At this point, we are in the same situation as we have been with similar designs that ElectrumSV has published. Hey look at a solution, it relies on someone to come along and provide services. But no-one ever does, and to be fair it is reasonable to expect that skilled developers have their own exciting ideas to work on.
This is a critical problem for ElectrumSV. We need to move beyond seed-based restoration before the indexers die. We cannot say, hey this is our need and this is how we want it solved, and wait for someone to provide a solution and then to hope it is a viable one. We need to take action. This is one of ElectrumSV’s highest priorities and we will be actively working on it in the coming weeks and months.
Opting out of backups
If a user opts out of backups we would just treat them as if they are in “dangerous mode”. It would be entirely on them to understand their wallet is not backed up, and they are responsible for only operating one copy. There’s only so much we can do.

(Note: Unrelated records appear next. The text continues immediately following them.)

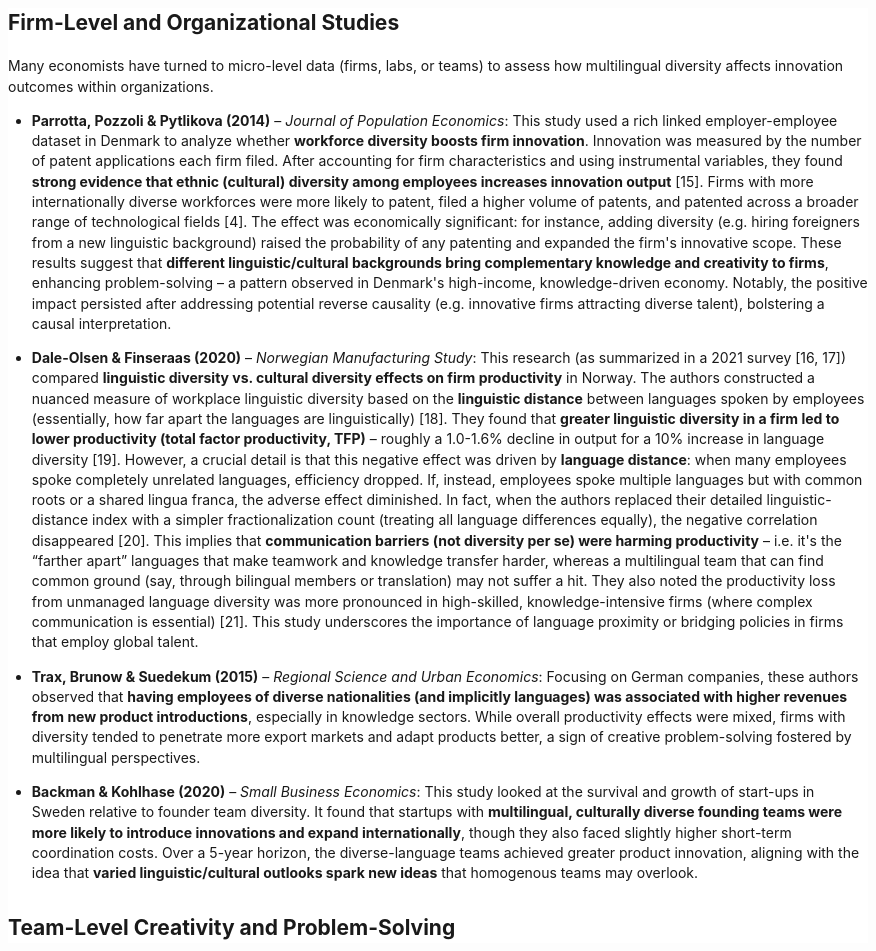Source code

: ## Firm-Level and Organizational Studies

Many economists have turned to micro-level data (firms, labs, or teams) to assess how multilingual diversity affects innovation outcomes within organizations.

*   **Parrotta, Pozzoli & Pytlikova (2014)** – *Journal of Population Economics*: This study used a rich linked employer-employee dataset in Denmark to analyze whether **workforce diversity boosts firm innovation**. Innovation was measured by the number of patent applications each firm filed. After accounting for firm characteristics and using instrumental variables, they found **strong evidence that ethnic (cultural) diversity among employees increases innovation output** [15]. Firms with more internationally diverse workforces were more likely to patent, filed a higher volume of patents, and patented across a broader range of technological fields [4]. The effect was economically significant: for instance, adding diversity (e.g. hiring foreigners from a new linguistic background) raised the probability of any patenting and expanded the firm's innovative scope. These results suggest that **different linguistic/cultural backgrounds bring complementary knowledge and creativity to firms**, enhancing problem-solving – a pattern observed in Denmark's high-income, knowledge-driven economy. Notably, the positive impact persisted after addressing potential reverse causality (e.g. innovative firms attracting diverse talent), bolstering a causal interpretation.

*   **Dale-Olsen & Finseraas (2020)** – *Norwegian Manufacturing Study*: This research (as summarized in a 2021 survey [16, 17]) compared **linguistic diversity vs. cultural diversity effects on firm productivity** in Norway. The authors constructed a nuanced measure of workplace linguistic diversity based on the **linguistic distance** between languages spoken by employees (essentially, how far apart the languages are linguistically) [18]. They found that **greater linguistic diversity in a firm led to lower productivity (total factor productivity, TFP)** – roughly a 1.0-1.6% decline in output for a 10% increase in language diversity [19]. However, a crucial detail is that this negative effect was driven by **language distance**: when many employees spoke completely unrelated languages, efficiency dropped. If, instead, employees spoke multiple languages but with common roots or a shared lingua franca, the adverse effect diminished. In fact, when the authors replaced their detailed linguistic-distance index with a simpler fractionalization count (treating all language differences equally), the negative correlation disappeared [20]. This implies that **communication barriers (not diversity per se) were harming productivity** – i.e. it's the “farther apart” languages that make teamwork and knowledge transfer harder, whereas a multilingual team that can find common ground (say, through bilingual members or translation) may not suffer a hit. They also noted the productivity loss from unmanaged language diversity was more pronounced in high-skilled, knowledge-intensive firms (where complex communication is essential) [21]. This study underscores the importance of language proximity or bridging policies in firms that employ global talent.

*   **Trax, Brunow & Suedekum (2015)** – *Regional Science and Urban Economics*: Focusing on German companies, these authors observed that **having employees of diverse nationalities (and implicitly languages) was associated with higher revenues from new product introductions**, especially in knowledge sectors. While overall productivity effects were mixed, firms with diversity tended to penetrate more export markets and adapt products better, a sign of creative problem-solving fostered by multilingual perspectives.

*   **Backman & Kohlhase (2020)** – *Small Business Economics*: This study looked at the survival and growth of start-ups in Sweden relative to founder team diversity. It found that startups with **multilingual, culturally diverse founding teams were more likely to introduce innovations and expand internationally**, though they also faced slightly higher short-term coordination costs. Over a 5-year horizon, the diverse-language teams achieved greater product innovation, aligning with the idea that **varied linguistic/cultural outlooks spark new ideas** that homogenous teams may overlook.

## Team-Level Creativity and Problem-Solving
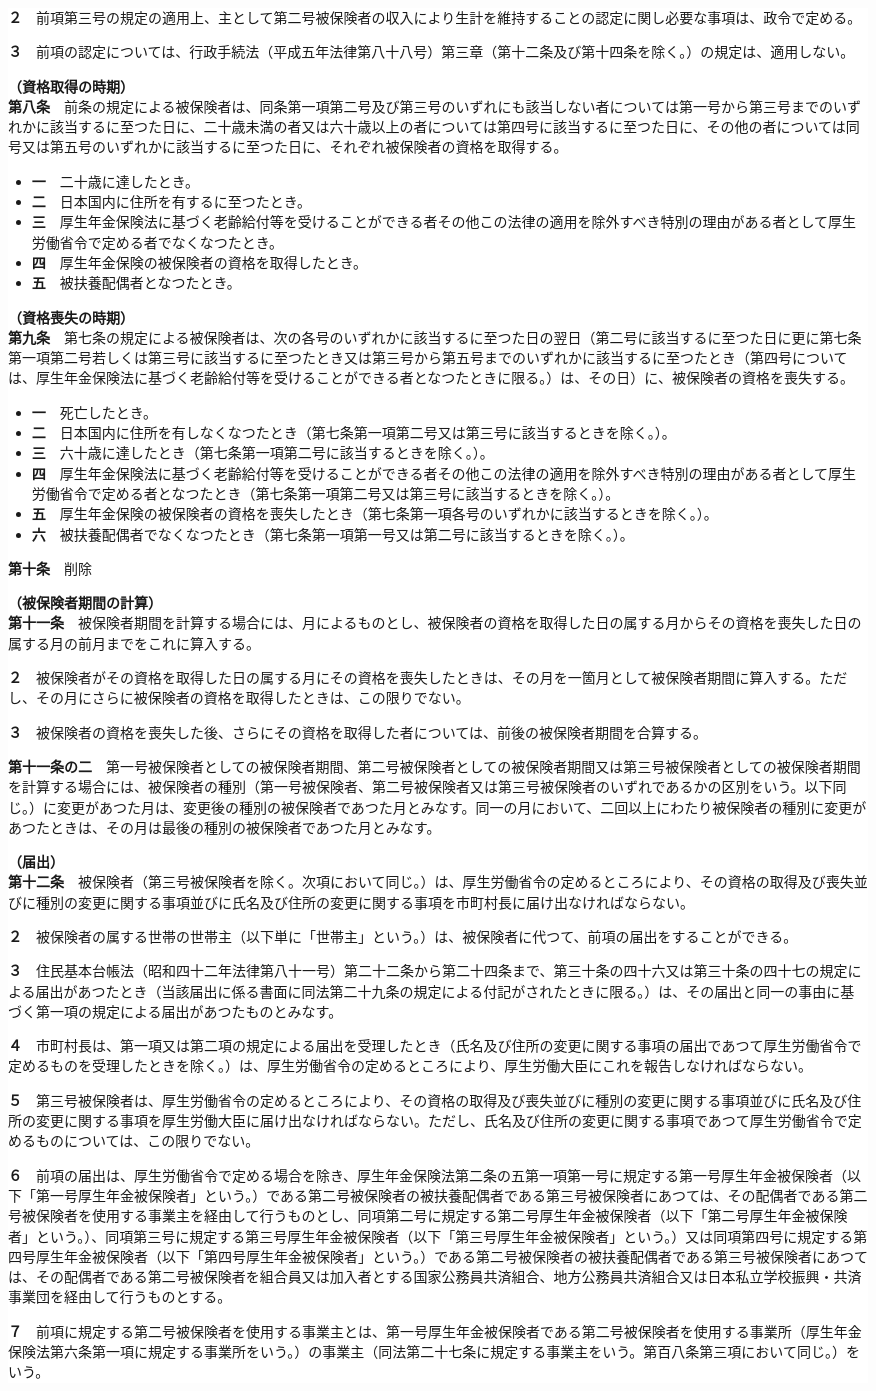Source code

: **２**　前項第三号の規定の適用上、主として第二号被保険者の収入により生計を維持することの認定に関し必要な事項は、政令で定める。  
  
**３**　前項の認定については、行政手続法（平成五年法律第八十八号）第三章（第十二条及び第十四条を除く。）の規定は、適用しない。  
  
**（資格取得の時期）**  
**第八条**　前条の規定による被保険者は、同条第一項第二号及び第三号のいずれにも該当しない者については第一号から第三号までのいずれかに該当するに至つた日に、二十歳未満の者又は六十歳以上の者については第四号に該当するに至つた日に、その他の者については同号又は第五号のいずれかに該当するに至つた日に、それぞれ被保険者の資格を取得する。  
* **一**　二十歳に達したとき。  
* **二**　日本国内に住所を有するに至つたとき。  
* **三**　厚生年金保険法に基づく老齢給付等を受けることができる者その他この法律の適用を除外すべき特別の理由がある者として厚生労働省令で定める者でなくなつたとき。  
* **四**　厚生年金保険の被保険者の資格を取得したとき。  
* **五**　被扶養配偶者となつたとき。  
  
**（資格喪失の時期）**  
**第九条**　第七条の規定による被保険者は、次の各号のいずれかに該当するに至つた日の翌日（第二号に該当するに至つた日に更に第七条第一項第二号若しくは第三号に該当するに至つたとき又は第三号から第五号までのいずれかに該当するに至つたとき（第四号については、厚生年金保険法に基づく老齢給付等を受けることができる者となつたときに限る。）は、その日）に、被保険者の資格を喪失する。  
* **一**　死亡したとき。  
* **二**　日本国内に住所を有しなくなつたとき（第七条第一項第二号又は第三号に該当するときを除く。）。  
* **三**　六十歳に達したとき（第七条第一項第二号に該当するときを除く。）。  
* **四**　厚生年金保険法に基づく老齢給付等を受けることができる者その他この法律の適用を除外すべき特別の理由がある者として厚生労働省令で定める者となつたとき（第七条第一項第二号又は第三号に該当するときを除く。）。  
* **五**　厚生年金保険の被保険者の資格を喪失したとき（第七条第一項各号のいずれかに該当するときを除く。）。  
* **六**　被扶養配偶者でなくなつたとき（第七条第一項第一号又は第二号に該当するときを除く。）。  
  
**第十条**　削除  
  
**（被保険者期間の計算）**  
**第十一条**　被保険者期間を計算する場合には、月によるものとし、被保険者の資格を取得した日の属する月からその資格を喪失した日の属する月の前月までをこれに算入する。  
  
**２**　被保険者がその資格を取得した日の属する月にその資格を喪失したときは、その月を一箇月として被保険者期間に算入する。ただし、その月にさらに被保険者の資格を取得したときは、この限りでない。  
  
**３**　被保険者の資格を喪失した後、さらにその資格を取得した者については、前後の被保険者期間を合算する。  
  
**第十一条の二**　第一号被保険者としての被保険者期間、第二号被保険者としての被保険者期間又は第三号被保険者としての被保険者期間を計算する場合には、被保険者の種別（第一号被保険者、第二号被保険者又は第三号被保険者のいずれであるかの区別をいう。以下同じ。）に変更があつた月は、変更後の種別の被保険者であつた月とみなす。同一の月において、二回以上にわたり被保険者の種別に変更があつたときは、その月は最後の種別の被保険者であつた月とみなす。  
  
**（届出）**  
**第十二条**　被保険者（第三号被保険者を除く。次項において同じ。）は、厚生労働省令の定めるところにより、その資格の取得及び喪失並びに種別の変更に関する事項並びに氏名及び住所の変更に関する事項を市町村長に届け出なければならない。  
  
**２**　被保険者の属する世帯の世帯主（以下単に「世帯主」という。）は、被保険者に代つて、前項の届出をすることができる。  
  
**３**　住民基本台帳法（昭和四十二年法律第八十一号）第二十二条から第二十四条まで、第三十条の四十六又は第三十条の四十七の規定による届出があつたとき（当該届出に係る書面に同法第二十九条の規定による付記がされたときに限る。）は、その届出と同一の事由に基づく第一項の規定による届出があつたものとみなす。  
  
**４**　市町村長は、第一項又は第二項の規定による届出を受理したとき（氏名及び住所の変更に関する事項の届出であつて厚生労働省令で定めるものを受理したときを除く。）は、厚生労働省令の定めるところにより、厚生労働大臣にこれを報告しなければならない。  
  
**５**　第三号被保険者は、厚生労働省令の定めるところにより、その資格の取得及び喪失並びに種別の変更に関する事項並びに氏名及び住所の変更に関する事項を厚生労働大臣に届け出なければならない。ただし、氏名及び住所の変更に関する事項であつて厚生労働省令で定めるものについては、この限りでない。  
  
**６**　前項の届出は、厚生労働省令で定める場合を除き、厚生年金保険法第二条の五第一項第一号に規定する第一号厚生年金被保険者（以下「第一号厚生年金被保険者」という。）である第二号被保険者の被扶養配偶者である第三号被保険者にあつては、その配偶者である第二号被保険者を使用する事業主を経由して行うものとし、同項第二号に規定する第二号厚生年金被保険者（以下「第二号厚生年金被保険者」という。）、同項第三号に規定する第三号厚生年金被保険者（以下「第三号厚生年金被保険者」という。）又は同項第四号に規定する第四号厚生年金被保険者（以下「第四号厚生年金被保険者」という。）である第二号被保険者の被扶養配偶者である第三号被保険者にあつては、その配偶者である第二号被保険者を組合員又は加入者とする国家公務員共済組合、地方公務員共済組合又は日本私立学校振興・共済事業団を経由して行うものとする。  
  
**７**　前項に規定する第二号被保険者を使用する事業主とは、第一号厚生年金被保険者である第二号被保険者を使用する事業所（厚生年金保険法第六条第一項に規定する事業所をいう。）の事業主（同法第二十七条に規定する事業主をいう。第百八条第三項において同じ。）をいう。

Commercial wallets are in a better position because they can require a connection from their wallet application, and only allow its use when connected. However, they are inherently custodial whether they can spend the funds without the user’s interaction or not, because if they go down the user has no access to their funds. Is this the canonical or legal definition of custodial? I have no idea, but it is something to think about.
Thanks to AustEcon [SV] for the invaluable feedback that helped clarify this article.